I have an imputed file output from BEAGLE IMPUTED FILE Rows are SNP's and columns are individuals.
Now I would like to calculate some imputation accuracy estimates like concordance or Rsq and then plot them across MAF(minor allele frequency). How do I calculate them? Are there any tools which could generate such statistics?
I would also like to determine imputation accuracy in our GBS dataset. Here is what I did:
1) randomly selected 1% SNPs: zcat all.vcf.gz | awk '$1~/^#/ || rand()<=0.01' | bgzip -c > eval.vcf.gz
2) exclude the evaluation sites from the original VCF : bcftools isec -C all.vcf.gz eval.vcf.gz -Oz > impute.vcf.gz
3) imputed the missing data using beagleV4 : java -Xmx100g -jar beagleV4.1.jar gt=impute.vcf.gz out=imputed window=100 overlap=30 niterations=10
when I compard the imputed.vcf.gz and eval.vcf.gz using vcf-compare, I got followign output:
SN Number of REF matches: 0
SN Number of ALT matches: 0
SN Number of REF mismatches: 0
SN Number of ALT mismatches: 0
SN Number of samples in GT comparison: 0
Thanks Zev for your reply. I have already done step 1 where I removed bad quality calls, and then masked the genotyped file which then I used in BEAGLE for imputation. Now I have the imputed file and the original one , and from these files I would like to get those accuracy estimates like concordance. The imputed file is the one I had attached in the original post. Any idea with how to get those estimates?
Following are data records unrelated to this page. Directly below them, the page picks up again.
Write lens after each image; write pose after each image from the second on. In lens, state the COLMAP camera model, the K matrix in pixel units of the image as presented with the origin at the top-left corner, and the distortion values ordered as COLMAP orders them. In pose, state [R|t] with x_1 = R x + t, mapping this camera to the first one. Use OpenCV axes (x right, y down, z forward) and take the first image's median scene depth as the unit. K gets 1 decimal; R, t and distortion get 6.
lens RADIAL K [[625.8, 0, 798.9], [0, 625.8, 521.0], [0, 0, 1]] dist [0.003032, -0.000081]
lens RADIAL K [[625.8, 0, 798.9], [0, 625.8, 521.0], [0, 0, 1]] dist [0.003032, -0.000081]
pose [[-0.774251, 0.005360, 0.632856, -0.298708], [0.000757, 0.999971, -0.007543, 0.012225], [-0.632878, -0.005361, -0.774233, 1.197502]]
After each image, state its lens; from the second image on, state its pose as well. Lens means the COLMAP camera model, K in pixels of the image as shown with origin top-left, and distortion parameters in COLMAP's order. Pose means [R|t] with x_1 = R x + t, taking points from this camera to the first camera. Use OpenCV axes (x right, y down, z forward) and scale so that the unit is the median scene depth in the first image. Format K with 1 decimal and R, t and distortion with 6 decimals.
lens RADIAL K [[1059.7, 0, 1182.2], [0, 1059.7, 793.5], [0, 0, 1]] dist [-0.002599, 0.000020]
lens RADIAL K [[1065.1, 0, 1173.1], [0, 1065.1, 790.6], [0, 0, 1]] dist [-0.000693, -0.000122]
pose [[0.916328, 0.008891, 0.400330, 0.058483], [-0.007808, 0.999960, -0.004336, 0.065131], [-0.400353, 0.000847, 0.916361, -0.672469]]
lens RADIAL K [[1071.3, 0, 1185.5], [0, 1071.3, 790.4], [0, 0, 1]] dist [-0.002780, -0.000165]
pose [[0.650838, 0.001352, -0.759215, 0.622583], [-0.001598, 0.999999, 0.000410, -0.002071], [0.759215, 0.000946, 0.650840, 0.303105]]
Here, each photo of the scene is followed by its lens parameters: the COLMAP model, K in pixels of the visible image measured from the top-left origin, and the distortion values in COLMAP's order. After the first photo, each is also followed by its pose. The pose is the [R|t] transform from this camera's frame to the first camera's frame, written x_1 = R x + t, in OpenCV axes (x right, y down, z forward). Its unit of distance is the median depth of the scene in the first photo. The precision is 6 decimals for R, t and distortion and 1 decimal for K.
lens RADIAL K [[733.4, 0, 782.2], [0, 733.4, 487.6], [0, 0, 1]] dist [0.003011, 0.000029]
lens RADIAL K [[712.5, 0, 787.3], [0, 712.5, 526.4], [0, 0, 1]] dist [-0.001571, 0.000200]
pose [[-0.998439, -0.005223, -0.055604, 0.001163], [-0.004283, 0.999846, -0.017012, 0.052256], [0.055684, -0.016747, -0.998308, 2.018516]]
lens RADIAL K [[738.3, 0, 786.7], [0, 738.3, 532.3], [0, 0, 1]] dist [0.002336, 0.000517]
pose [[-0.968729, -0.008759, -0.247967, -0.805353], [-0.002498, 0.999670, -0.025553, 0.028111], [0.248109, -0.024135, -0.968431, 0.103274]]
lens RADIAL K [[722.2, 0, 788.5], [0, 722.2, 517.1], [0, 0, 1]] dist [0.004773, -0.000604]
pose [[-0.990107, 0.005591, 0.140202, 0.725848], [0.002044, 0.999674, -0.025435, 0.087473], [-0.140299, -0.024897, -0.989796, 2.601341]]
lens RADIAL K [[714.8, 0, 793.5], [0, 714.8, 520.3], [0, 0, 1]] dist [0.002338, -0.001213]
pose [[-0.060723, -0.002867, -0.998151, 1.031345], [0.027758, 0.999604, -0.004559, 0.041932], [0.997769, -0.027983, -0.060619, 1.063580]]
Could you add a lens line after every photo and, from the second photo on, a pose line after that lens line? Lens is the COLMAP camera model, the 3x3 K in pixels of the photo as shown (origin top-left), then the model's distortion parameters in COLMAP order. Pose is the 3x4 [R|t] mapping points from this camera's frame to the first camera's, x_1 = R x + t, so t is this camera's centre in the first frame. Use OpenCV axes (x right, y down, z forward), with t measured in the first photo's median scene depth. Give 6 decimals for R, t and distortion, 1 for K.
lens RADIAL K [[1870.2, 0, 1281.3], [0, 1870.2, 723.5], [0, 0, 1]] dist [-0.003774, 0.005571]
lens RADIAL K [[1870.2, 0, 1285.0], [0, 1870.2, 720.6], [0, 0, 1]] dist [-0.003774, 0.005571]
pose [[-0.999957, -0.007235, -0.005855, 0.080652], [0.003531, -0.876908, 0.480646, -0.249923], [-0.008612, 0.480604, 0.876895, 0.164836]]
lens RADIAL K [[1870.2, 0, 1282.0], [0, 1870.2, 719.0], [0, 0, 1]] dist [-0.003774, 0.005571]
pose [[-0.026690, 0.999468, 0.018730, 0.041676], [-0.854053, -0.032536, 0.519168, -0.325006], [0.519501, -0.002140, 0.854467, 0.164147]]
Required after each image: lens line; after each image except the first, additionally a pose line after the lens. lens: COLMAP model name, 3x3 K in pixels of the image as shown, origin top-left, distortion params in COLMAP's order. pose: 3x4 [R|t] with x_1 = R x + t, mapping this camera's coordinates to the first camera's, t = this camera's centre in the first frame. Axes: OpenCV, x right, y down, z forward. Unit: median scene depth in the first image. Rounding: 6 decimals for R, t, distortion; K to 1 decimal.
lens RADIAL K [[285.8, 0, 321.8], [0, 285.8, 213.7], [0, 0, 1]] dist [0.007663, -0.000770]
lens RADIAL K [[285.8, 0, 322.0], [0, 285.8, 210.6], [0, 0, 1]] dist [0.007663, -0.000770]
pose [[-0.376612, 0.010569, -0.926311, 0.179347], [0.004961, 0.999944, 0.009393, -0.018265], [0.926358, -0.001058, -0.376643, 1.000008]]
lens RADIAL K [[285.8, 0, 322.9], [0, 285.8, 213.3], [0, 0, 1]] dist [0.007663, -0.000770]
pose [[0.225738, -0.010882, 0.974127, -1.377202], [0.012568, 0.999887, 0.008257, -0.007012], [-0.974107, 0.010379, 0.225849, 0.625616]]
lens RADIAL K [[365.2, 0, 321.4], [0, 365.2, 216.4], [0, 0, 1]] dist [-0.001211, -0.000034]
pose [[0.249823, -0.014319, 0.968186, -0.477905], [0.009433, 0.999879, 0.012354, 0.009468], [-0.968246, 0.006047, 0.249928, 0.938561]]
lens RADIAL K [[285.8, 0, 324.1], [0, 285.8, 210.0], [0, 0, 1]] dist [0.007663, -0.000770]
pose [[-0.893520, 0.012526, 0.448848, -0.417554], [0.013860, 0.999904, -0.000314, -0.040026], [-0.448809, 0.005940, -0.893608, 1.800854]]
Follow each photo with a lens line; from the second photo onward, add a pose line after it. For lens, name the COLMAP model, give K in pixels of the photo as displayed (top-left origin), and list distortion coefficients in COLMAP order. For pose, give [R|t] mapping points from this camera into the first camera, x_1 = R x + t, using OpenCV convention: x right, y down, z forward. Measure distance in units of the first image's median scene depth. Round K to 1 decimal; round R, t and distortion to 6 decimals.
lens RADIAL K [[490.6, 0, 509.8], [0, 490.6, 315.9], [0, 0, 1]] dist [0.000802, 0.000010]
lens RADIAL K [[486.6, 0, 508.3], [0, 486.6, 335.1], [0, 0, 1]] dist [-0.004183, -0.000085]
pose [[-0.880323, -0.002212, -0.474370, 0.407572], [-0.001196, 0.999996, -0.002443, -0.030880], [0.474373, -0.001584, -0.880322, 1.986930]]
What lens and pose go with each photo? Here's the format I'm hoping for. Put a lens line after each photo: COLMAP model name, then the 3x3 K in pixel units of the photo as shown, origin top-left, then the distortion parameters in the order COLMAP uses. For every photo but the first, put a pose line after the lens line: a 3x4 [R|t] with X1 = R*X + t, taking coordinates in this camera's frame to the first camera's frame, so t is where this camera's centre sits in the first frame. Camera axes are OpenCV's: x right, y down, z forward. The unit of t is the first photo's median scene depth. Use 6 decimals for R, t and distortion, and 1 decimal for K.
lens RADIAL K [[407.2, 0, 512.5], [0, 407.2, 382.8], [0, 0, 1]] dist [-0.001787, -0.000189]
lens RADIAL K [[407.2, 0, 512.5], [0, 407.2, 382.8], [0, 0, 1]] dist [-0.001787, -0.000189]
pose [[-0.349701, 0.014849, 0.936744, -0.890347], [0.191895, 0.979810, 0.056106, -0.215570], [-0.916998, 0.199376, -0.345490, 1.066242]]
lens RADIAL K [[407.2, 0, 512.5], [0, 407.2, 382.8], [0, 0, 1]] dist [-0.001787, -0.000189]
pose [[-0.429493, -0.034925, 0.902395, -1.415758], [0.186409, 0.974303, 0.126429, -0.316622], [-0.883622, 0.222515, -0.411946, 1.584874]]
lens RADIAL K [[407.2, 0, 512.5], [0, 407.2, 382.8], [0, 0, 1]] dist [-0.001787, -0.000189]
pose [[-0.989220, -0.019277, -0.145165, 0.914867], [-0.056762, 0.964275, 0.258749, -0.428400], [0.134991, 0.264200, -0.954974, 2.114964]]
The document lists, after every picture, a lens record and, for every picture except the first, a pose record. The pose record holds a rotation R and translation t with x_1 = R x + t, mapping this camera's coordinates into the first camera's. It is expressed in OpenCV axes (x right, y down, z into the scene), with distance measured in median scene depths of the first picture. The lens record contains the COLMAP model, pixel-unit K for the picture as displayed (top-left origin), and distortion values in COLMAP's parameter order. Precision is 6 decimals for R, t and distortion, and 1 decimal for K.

You can use vcf-compare or bcftools stats to get stats which you can plot using plot-vcfstats. Can you please let me know, how you performed the step1 and step2. I don't have reference panel.
I'm trying to do the same thing..just that my data is multi allelic. How do we calculate imputation accuracy for multi allelic data? Ill appreciate any help on that.Thanks!
To estimate the quality of imputation, I think, imputed.vcf should be compared with all.vcf.gz and not with eval.vcf.gz :)